Ottawa Ontario - Plans for a new passenger train service between Ottawa, Peterborough, and Toronto are taking shape, an official from VIA said Friday.
"Our high-frequency rail project is pretty much going forward," said Jacques Fauteux, director of government and community relations for VIA Canada, at a roundtable discussion in the city.
The discussion took place at the offices of Status of Women Minister Maryam Monsef, the MP for Peterborough-Kawartha.
Monsef had gathered 14 people to the table, including politicians, representatives from area First Nations, and economic development professionals.
Agriculture, Food, and Rural Affairs Minister Jeff Leal, Peterborough County Warden Joe Taylor, Mayor Daryl Bennett, Selwyn Mayor Mary Smith, and Haliburton-Kawartha Lakes-Brock MP Jamie Schmale were all present.
"There's a lot of power and influence here, but there's also a shared commitment to transportation," Monsef said.
Monsef told the group they would first discuss the plans for a VIA passenger train service, and later discuss investments in public transit.

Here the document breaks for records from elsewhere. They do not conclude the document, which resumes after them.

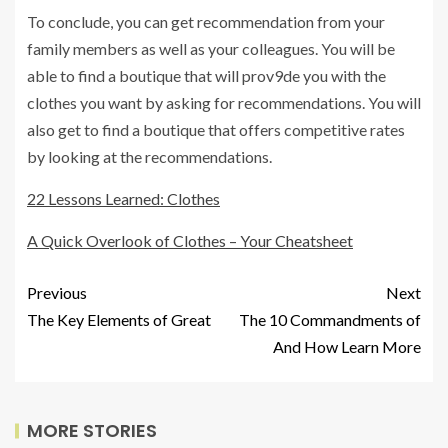
To conclude, you can get recommendation from your
family members as well as your colleagues. You will be
able to find a boutique that will prov9de you with the
clothes you want by asking for recommendations. You will
also get to find a boutique that offers competitive rates
by looking at the recommendations.
22 Lessons Learned: Clothes
A Quick Overlook of Clothes – Your Cheatsheet
Previous
Next
The Key Elements of Great
The 10 Commandments of
And How Learn More
MORE STORIES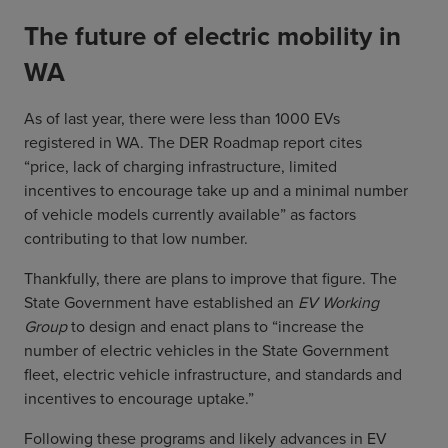
The future of electric mobility in
WA
As of last year, there were less than 1000 EVs
registered in WA. The DER Roadmap report cites
“price, lack of charging infrastructure, limited
incentives to encourage take up and a minimal number
of vehicle models currently available” as factors
contributing to that low number.
Thankfully, there are plans to improve that figure. The
State Government have established an
EV Working
Group
to design and enact plans to “increase the
number of electric vehicles in the State Government
fleet, electric vehicle infrastructure, and standards and
incentives to encourage uptake.”
Following these programs and likely advances in EV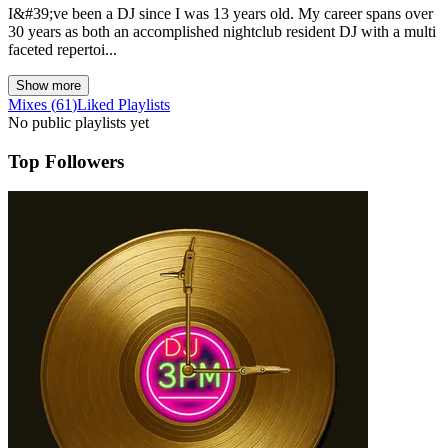
I&#39;ve been a DJ since I was 13 years old. My career spans over
30 years as both an accomplished nightclub resident DJ with a multi
faceted repertoi...
Show more
Mixes
(
61
)
Liked
Playlists
No public playlists yet
Top Followers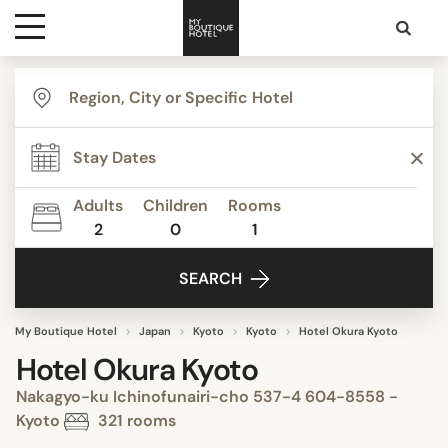
Destinations
Themes
Adults
Children
Rooms
2
0
1
Media
SEARCH
Contact
My Boutique Hotel
Japan
Kyoto
Kyoto
Hotel Okura Kyoto
Hotel Okura Kyoto
Nakagyo-ku Ichinofunairi-cho 537-4 604-8558 -
Kyoto
321 rooms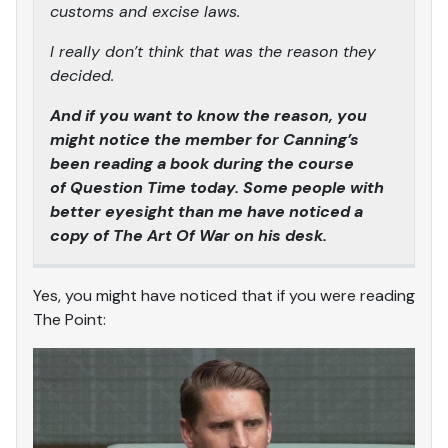
customs and excise laws.
I really don’t think that was the reason they
decided.
And if you want to know the reason, you
might notice the member for Canning’s
been reading a book during the course
of Question Time today. Some people with
better eyesight than me have noticed a
copy of The Art Of War on his desk.
Yes, you might have noticed that if you were reading
The Point: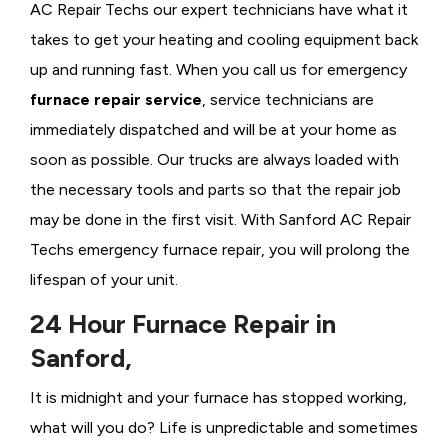
AC Repair Techs our expert technicians have what it
takes to get your heating and cooling equipment back
up and running fast. When you call us for emergency
furnace repair service
, service technicians are
immediately dispatched and will be at your home as
soon as possible. Our trucks are always loaded with
the necessary tools and parts so that the repair job
may be done in the first visit. With Sanford AC Repair
Techs emergency furnace repair, you will prolong the
lifespan of your unit.
24 Hour Furnace Repair in
Sanford,
It is midnight and your furnace has stopped working,
what will you do? Life is unpredictable and sometimes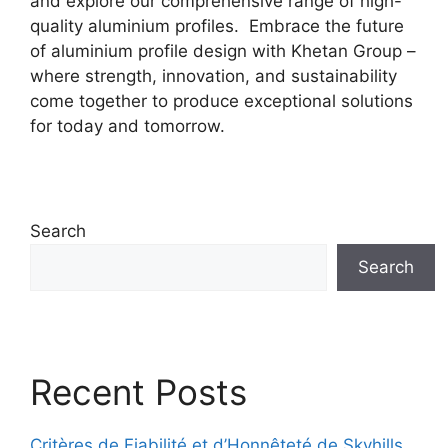
and explore our comprehensive range of high-
quality aluminium profiles. Embrace the future
of aluminium profile design with Khetan Group –
where strength, innovation, and sustainability
come together to produce exceptional solutions
for today and tomorrow.
Search
Search
Recent Posts
Critères de Fiabilité et d’Honnêteté de Skyhills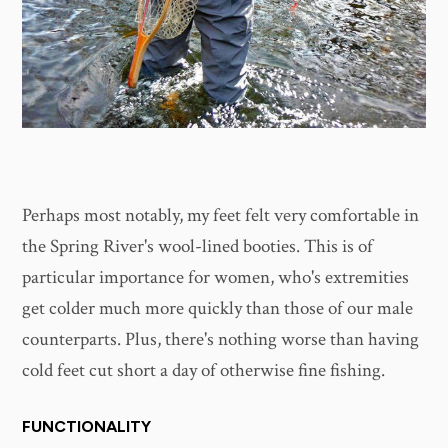
Perhaps most notably, my feet felt very comfortable in
the Spring River's wool-lined booties. This is of
particular importance for women, who's extremities
get colder much more quickly than those of our male
counterparts. Plus, there's nothing worse than having
cold feet cut short a day of otherwise fine fishing.
FUNCTIONALITY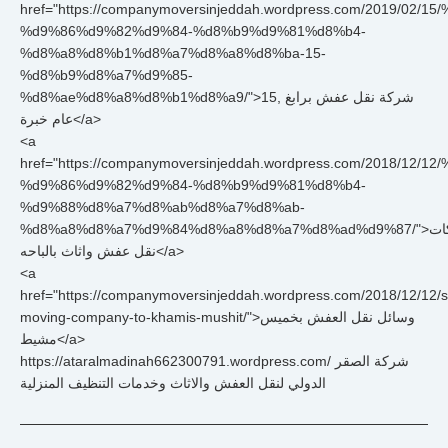
href="https://companymoversinjeddah.wordpress.com/2019/0
%d9%86%d9%82%d9%84-%d8%b9%d9%81%d8%b4-
%d8%a8%d8%b1%d8%a7%d8%a8%d8%ba-15-
%d8%b9%d8%a7%d9%85-
%d8%ae%d8%a8%d8%b1%d8%a9/">شركة نقل عفش برابغ ,15
عام خبرة</a>
<a
href="https://companymoversinjeddah.wordpress.com/2018/
%d9%86%d9%82%d9%84-%d8%b9%d9%81%d8%b4-
%d9%88%d8%a7%d8%ab%d8%a7%d8%ab-
%d8%a8%d8%a7%d9%84%d8%a8%d8%a7%d8%ad%d9%87/">شركات
نقل عفش واثاث بالباحه</a>
<a
href="https://companymoversinjeddah.wordpress.com/2018/12/12/st
moving-company-to-khamis-mushit/">وسائل نقل العفش بخميس
مشيط</a>
https://ataralmadinah662300791.wordpress.com/ شركة الصقر
الدولي لنقل العفش والاثاث وخدمات التنظيف المنزلية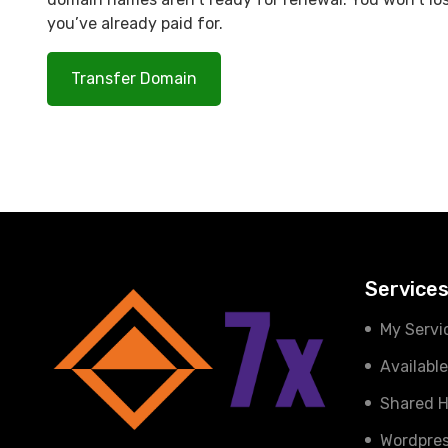
you’ve already paid for.
Transfer Domain
Service
My Servi
Availabl
Shared H
Wordpres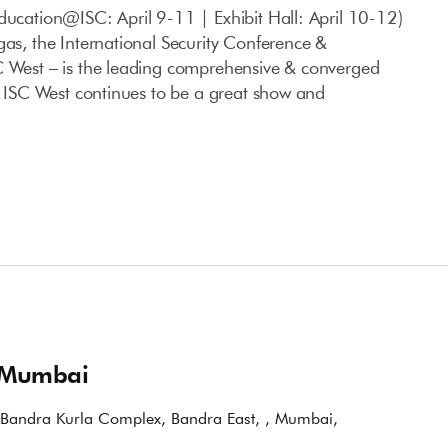
ducation@ISC: April 9-11 | Exhibit Hall: April 10-12)
gas, the International Security Conference &
C West – is the leading comprehensive & converged
S. ISC West continues to be a great show and
 Mumbai
Bandra Kurla Complex, Bandra East, , Mumbai,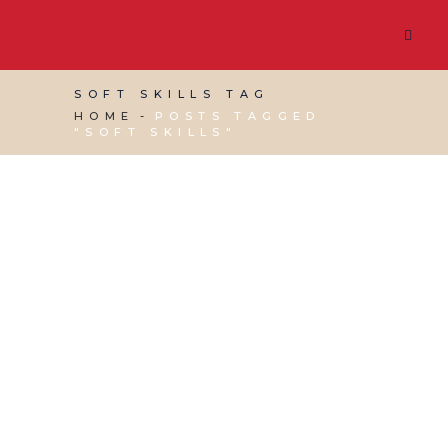
SOFT SKILLS TAG
HOME
POSTS TAGGED
"SOFT SKILLS"
28 OCTOBER, 2022
IN
BUSINESS SUPPORT
,
PRODUCTIVITY
,
VIRTUAL ASSISTANT SERVICES
/
0
COMMENTS
Soft Skills to be a
Successful Virtual
Assistant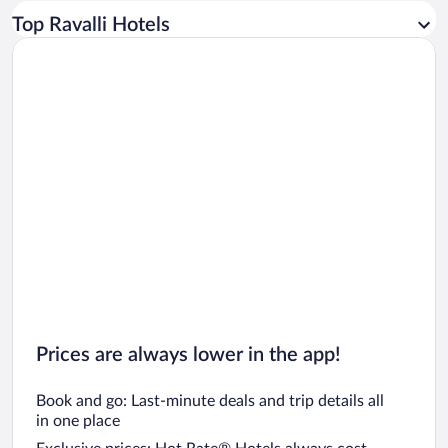
Car rentals in Los Angeles
Top Ravalli Hotels
Car rentals in Rome
Car rentals in Punta Cana
Car rentals in Riviera Maya
Car rentals in Barcelona
Car rentals in San Francisco
Car rentals in San Diego County
Car rentals in Oahu
Car rentals in Chicago
Prices are always lower in the app!
Book and go: Last-minute deals and trip details all
in one place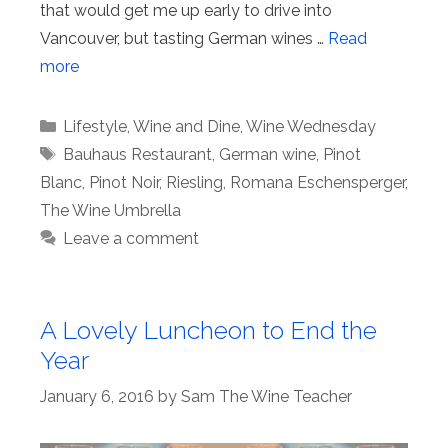
that would get me up early to drive into
Vancouver, but tasting German wines …
Read
more
Categories
Lifestyle
,
Wine and Dine
,
Wine Wednesday
Tags
Bauhaus Restaurant
,
German wine
,
Pinot
Blanc
,
Pinot Noir
,
Riesling
,
Romana Eschensperger
,
The Wine Umbrella
Leave a comment
A Lovely Luncheon to End the
Year
January 6, 2016
by
Sam The Wine Teacher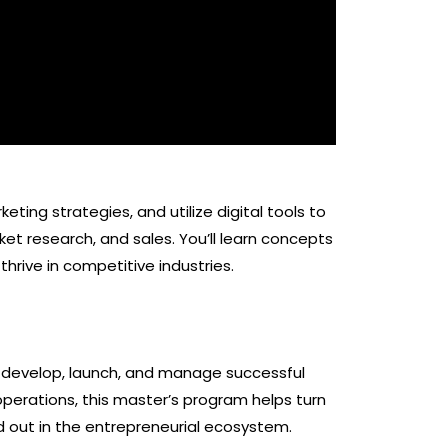
ting strategies, and utilize digital tools to
et research, and sales. You’ll learn concepts
rive in competitive industries.
develop, launch, and manage successful
operations, this master’s program helps turn
nd out in the entrepreneurial ecosystem.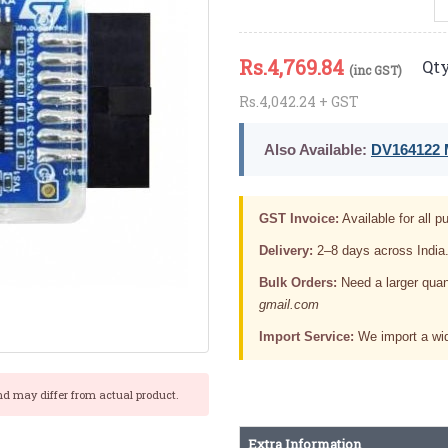
Rs.
4,769.84
Qty
(inc GST)
Rs.4,042.24 + GST
Also Available:
DV164122 M
GST Invoice:
Available for all pu
Delivery:
2–8 days across India
Bulk Orders:
Need a larger quan
gmail.com
Import Service:
We import a wid
nd may differ from actual product.
Extra Information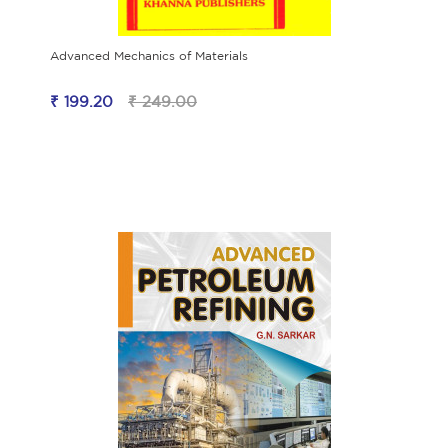
Advanced Mechanics of Materials
₹ 199.20
₹ 249.00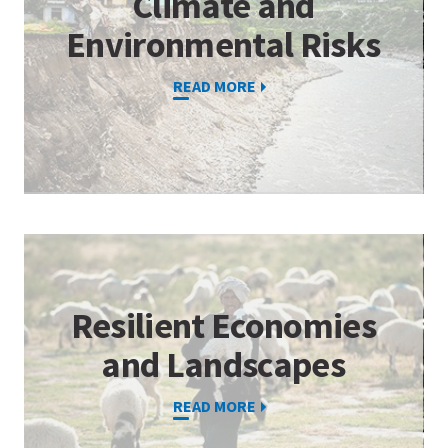
Climate and
Environmental Risks
READ MORE
Resilient Economies
and Landscapes
READ MORE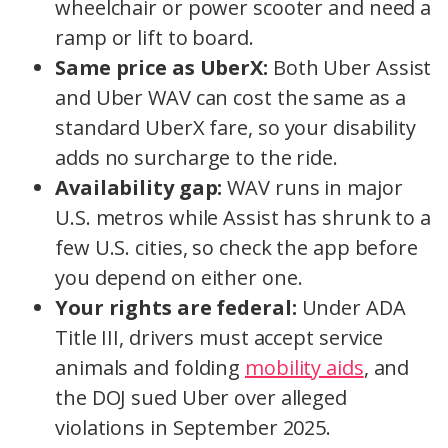
wheelchair or power scooter and need a
ramp or lift to board.
Same price as UberX:
Both Uber Assist
and Uber WAV can cost the same as a
standard UberX fare, so your disability
adds no surcharge to the ride.
Availability gap:
WAV runs in major
U.S. metros while Assist has shrunk to a
few U.S. cities, so check the app before
you depend on either one.
Your rights are federal:
Under ADA
Title III, drivers must accept service
animals and folding
mobility aids
, and
the DOJ sued Uber over alleged
violations in September 2025.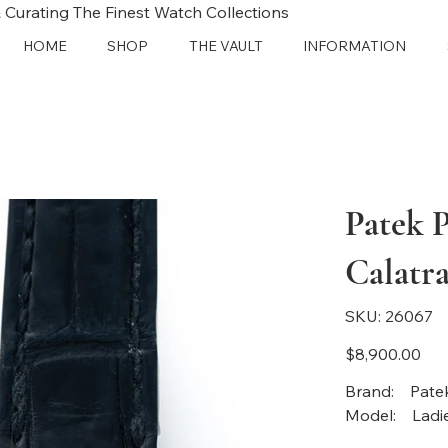
 Curating The Finest Watch Collections
HOME
SHOP
THE VAULT
INFORMATION
Patek 
Calatra
SKU
SKU:
26067
26067
Price
$8,900.00
Brand
Mode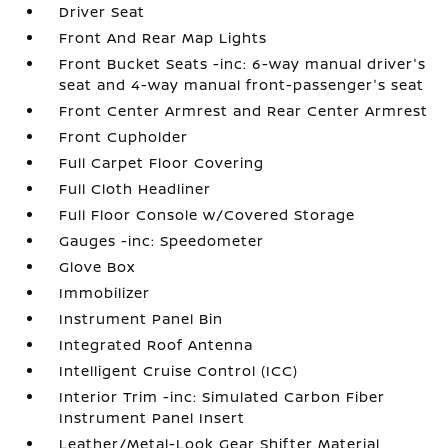
Driver Seat
Front And Rear Map Lights
Front Bucket Seats -inc: 6-way manual driver's
seat and 4-way manual front-passenger's seat
Front Center Armrest and Rear Center Armrest
Front Cupholder
Full Carpet Floor Covering
Full Cloth Headliner
Full Floor Console w/Covered Storage
Gauges -inc: Speedometer
Glove Box
Immobilizer
Instrument Panel Bin
Integrated Roof Antenna
Intelligent Cruise Control (ICC)
Interior Trim -inc: Simulated Carbon Fiber
Instrument Panel Insert
Leather/Metal-Look Gear Shifter Material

VIA has proposed a passenger train by 2020, but it needs federal approval and money.
Leal told the group it's "crucially important" to bring a passenger train service to Peterborough.
"We look forward to making this project move forward," he said.
Taylor said a train service would save "massive" amounts of greenhouse gas emissions.
"The County of Peterborough is very, very, interested in this project," he said.
Fauteux said it's "pretty encouraging" to see representatives from all levels of government, including local First Nations, gathering to talk about it.
"We're all on board," he said.
He added there's a great appetite in Peterborough for a passenger train service, and he's glad to see it.
Although the feds haven't promised funds for the project yet, Fauteux said VIA has done all its studies and is prepared to go forward.
He sees it as an achievable goal.
"We'll have a high-frequency rail service, that we proposed," he said.
The federal government's 2018 budget includes $8 million to be spent over the next three years to study the plan.
Monsef asked Fauteux how that spending is advancing the project.
Fauteux said those studies mean the government is "doing its due diligence", he drew a comparison with a prospective home buyer hiring a home inspector to take a look at the house before purchase.
Yet Schmale has said there are already ample studies to support the need for a passenger train, and he thinks the government is wasting both time and money with further study.
On Friday following the meetings, Schmale said he's heard from constituents that they want a train service as soon as possible.
"They don't want more and more studies," he said.
"People will be disappointed if this is another study that sits on a shelf. If they (the Liberals) shelve it, I'll get more and more vocal."